↓

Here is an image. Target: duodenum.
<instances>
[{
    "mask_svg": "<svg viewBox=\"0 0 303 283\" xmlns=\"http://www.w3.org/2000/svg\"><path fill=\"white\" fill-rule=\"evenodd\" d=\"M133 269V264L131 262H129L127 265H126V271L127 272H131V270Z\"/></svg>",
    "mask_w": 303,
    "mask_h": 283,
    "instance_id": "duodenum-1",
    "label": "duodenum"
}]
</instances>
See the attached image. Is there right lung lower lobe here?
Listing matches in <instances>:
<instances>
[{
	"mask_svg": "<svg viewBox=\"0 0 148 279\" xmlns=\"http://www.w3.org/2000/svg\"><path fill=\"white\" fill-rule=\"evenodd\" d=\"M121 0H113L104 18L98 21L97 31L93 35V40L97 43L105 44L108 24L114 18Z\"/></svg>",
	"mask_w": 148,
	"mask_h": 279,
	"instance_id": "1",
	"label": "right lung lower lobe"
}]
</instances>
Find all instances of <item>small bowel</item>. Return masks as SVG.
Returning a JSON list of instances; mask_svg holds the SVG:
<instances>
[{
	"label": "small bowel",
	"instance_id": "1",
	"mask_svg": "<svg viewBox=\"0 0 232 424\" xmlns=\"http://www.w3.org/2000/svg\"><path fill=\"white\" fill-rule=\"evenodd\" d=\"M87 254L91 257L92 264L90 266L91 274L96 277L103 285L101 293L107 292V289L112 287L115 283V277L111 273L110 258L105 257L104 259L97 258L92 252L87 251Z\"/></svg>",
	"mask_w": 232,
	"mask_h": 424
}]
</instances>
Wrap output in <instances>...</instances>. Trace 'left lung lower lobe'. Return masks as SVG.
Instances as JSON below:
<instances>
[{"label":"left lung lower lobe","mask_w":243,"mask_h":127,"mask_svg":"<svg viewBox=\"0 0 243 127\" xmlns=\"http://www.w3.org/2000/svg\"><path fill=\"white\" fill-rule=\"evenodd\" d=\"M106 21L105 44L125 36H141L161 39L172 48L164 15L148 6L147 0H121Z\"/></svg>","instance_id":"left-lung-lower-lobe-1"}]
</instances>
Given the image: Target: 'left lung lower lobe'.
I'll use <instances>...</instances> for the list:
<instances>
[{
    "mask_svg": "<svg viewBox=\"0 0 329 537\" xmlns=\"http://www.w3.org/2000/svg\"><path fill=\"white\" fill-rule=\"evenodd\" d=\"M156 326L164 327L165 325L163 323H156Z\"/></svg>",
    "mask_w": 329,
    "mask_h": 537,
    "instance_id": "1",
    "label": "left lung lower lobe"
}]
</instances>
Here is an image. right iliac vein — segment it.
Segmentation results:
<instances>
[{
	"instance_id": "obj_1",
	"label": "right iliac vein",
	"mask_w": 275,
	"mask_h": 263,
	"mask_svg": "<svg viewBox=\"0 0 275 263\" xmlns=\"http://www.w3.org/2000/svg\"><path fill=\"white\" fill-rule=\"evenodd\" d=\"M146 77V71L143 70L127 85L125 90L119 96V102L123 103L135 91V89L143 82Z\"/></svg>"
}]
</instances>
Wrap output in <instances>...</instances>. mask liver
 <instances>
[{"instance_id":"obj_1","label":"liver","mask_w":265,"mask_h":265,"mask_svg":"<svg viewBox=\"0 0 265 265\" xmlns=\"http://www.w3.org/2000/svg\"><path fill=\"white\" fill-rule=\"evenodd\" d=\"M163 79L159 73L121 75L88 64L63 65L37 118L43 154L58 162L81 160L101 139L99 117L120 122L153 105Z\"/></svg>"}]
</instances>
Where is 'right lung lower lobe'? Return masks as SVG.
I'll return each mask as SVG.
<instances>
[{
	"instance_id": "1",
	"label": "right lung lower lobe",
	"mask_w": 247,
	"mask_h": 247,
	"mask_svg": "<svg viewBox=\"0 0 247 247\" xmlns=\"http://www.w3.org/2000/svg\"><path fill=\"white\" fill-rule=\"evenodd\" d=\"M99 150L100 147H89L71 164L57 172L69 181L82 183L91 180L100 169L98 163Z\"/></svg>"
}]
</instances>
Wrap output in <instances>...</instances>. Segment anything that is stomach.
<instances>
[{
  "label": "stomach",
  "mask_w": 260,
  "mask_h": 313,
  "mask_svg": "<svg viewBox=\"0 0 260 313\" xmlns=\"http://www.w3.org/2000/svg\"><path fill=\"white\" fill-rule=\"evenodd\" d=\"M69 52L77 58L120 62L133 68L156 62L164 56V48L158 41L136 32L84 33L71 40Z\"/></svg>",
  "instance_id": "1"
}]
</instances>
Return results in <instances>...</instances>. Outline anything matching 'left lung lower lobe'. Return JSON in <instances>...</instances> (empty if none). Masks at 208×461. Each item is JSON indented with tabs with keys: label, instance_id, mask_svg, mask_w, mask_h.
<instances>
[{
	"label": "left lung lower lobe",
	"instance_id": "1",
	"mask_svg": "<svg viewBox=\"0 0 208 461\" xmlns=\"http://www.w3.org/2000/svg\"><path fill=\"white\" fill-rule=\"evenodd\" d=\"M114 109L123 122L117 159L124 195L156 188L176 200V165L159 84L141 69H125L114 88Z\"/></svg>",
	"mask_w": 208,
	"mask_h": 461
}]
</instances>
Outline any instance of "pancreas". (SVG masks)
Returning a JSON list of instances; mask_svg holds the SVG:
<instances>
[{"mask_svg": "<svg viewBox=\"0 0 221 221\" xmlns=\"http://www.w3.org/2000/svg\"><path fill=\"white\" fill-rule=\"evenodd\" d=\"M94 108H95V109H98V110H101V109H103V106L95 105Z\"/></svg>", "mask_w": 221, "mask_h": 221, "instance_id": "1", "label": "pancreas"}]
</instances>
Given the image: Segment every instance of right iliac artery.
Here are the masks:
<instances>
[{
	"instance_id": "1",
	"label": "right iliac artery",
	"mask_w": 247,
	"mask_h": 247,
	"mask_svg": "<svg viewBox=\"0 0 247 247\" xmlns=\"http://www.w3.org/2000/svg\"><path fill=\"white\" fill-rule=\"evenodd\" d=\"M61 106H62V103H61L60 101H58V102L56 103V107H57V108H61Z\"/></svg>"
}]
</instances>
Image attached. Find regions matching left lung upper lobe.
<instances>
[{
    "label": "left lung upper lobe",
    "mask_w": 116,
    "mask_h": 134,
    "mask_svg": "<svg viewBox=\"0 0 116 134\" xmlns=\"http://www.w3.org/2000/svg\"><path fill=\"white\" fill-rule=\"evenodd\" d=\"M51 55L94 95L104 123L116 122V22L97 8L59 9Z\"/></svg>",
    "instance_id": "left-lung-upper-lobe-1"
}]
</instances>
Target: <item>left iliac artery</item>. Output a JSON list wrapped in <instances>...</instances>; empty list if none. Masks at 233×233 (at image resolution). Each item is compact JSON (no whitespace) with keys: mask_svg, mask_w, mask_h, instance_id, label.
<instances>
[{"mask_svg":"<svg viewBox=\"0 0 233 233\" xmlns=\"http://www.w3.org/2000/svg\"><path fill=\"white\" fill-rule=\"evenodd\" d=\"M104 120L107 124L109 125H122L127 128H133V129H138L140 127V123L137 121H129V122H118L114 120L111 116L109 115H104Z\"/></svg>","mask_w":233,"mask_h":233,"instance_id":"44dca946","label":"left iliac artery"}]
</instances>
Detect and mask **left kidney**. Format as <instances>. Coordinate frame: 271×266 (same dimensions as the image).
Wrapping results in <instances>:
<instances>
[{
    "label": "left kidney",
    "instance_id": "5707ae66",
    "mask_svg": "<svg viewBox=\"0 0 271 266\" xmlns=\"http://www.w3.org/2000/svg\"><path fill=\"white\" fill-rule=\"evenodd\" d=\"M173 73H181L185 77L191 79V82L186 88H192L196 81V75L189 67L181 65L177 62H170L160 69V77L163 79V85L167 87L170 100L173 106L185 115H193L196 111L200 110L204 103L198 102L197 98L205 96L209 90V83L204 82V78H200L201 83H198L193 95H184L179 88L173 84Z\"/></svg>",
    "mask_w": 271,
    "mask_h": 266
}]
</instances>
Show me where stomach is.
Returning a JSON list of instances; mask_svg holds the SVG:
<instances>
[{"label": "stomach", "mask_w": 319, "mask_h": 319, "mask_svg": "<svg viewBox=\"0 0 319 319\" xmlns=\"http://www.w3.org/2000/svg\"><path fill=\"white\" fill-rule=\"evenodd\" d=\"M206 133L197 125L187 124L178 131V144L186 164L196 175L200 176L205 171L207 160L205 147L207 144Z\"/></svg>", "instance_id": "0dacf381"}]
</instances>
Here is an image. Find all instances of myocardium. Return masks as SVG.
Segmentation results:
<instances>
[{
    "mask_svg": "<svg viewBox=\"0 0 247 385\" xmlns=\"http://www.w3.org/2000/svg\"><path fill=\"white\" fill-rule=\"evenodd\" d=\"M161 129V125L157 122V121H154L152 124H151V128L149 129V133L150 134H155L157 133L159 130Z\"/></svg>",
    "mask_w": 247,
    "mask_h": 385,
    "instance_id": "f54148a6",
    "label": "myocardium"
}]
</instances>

↑

Locate every line in the material above that contains the word "bowel", and copy each of those lines.

Find all instances of <item>small bowel</item>. Return masks as SVG.
	"label": "small bowel",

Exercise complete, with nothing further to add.